• Activity:
The records sit below. Return every line in them that holds the word "Ganados".

*** Data in this exercise ***

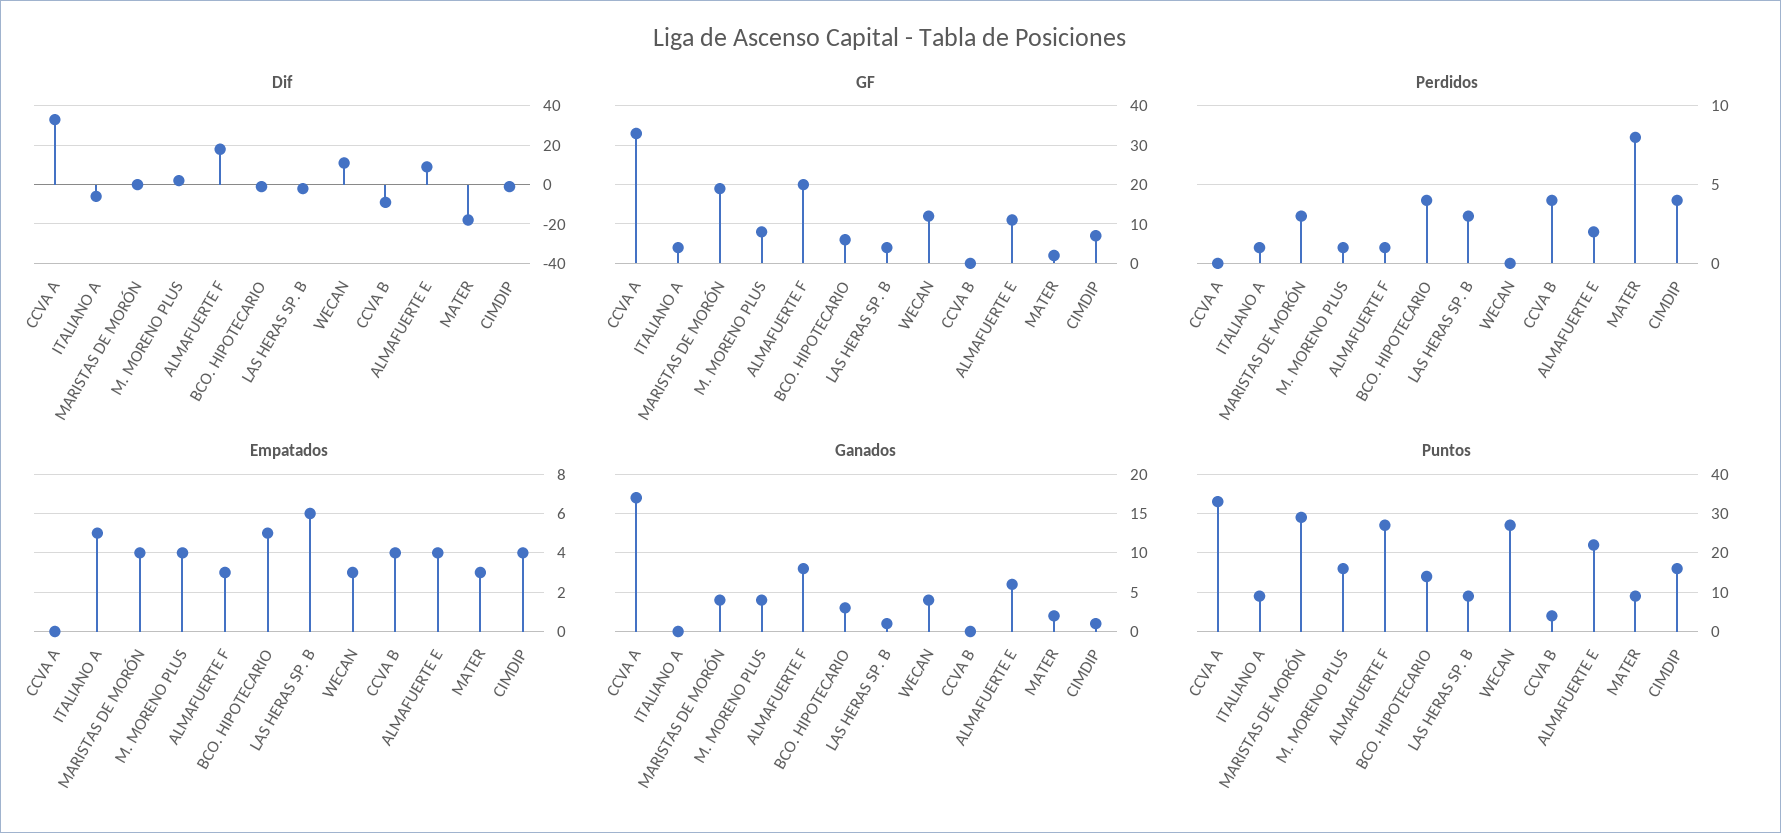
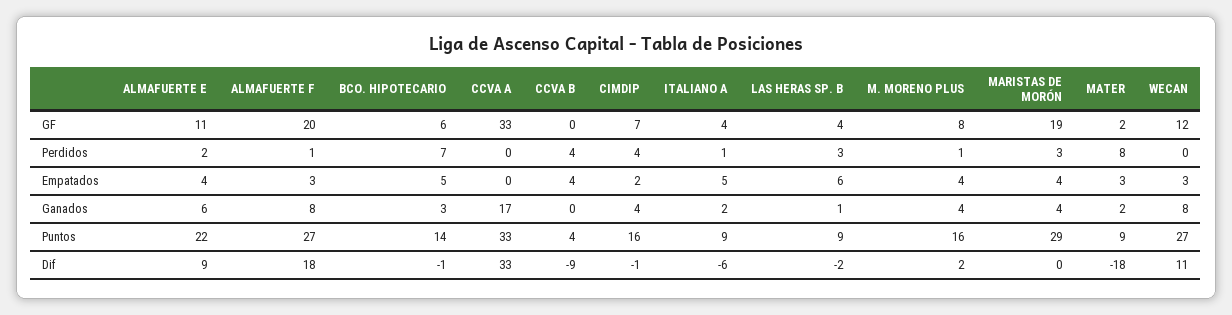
Perdidos, BCO. HIPOTECARIO: 4 -> 7
Empatados, CIMDIP: 4 -> 2
Ganados, ITALIANO A: 0 -> 2
Ganados, WECAN: 4 -> 8
Ganados, CIMDIP: 1 -> 4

***

• Finished task:
Ganados, ITALIANO A: 0 -> 2
Ganados, WECAN: 4 -> 8
Ganados, CIMDIP: 1 -> 4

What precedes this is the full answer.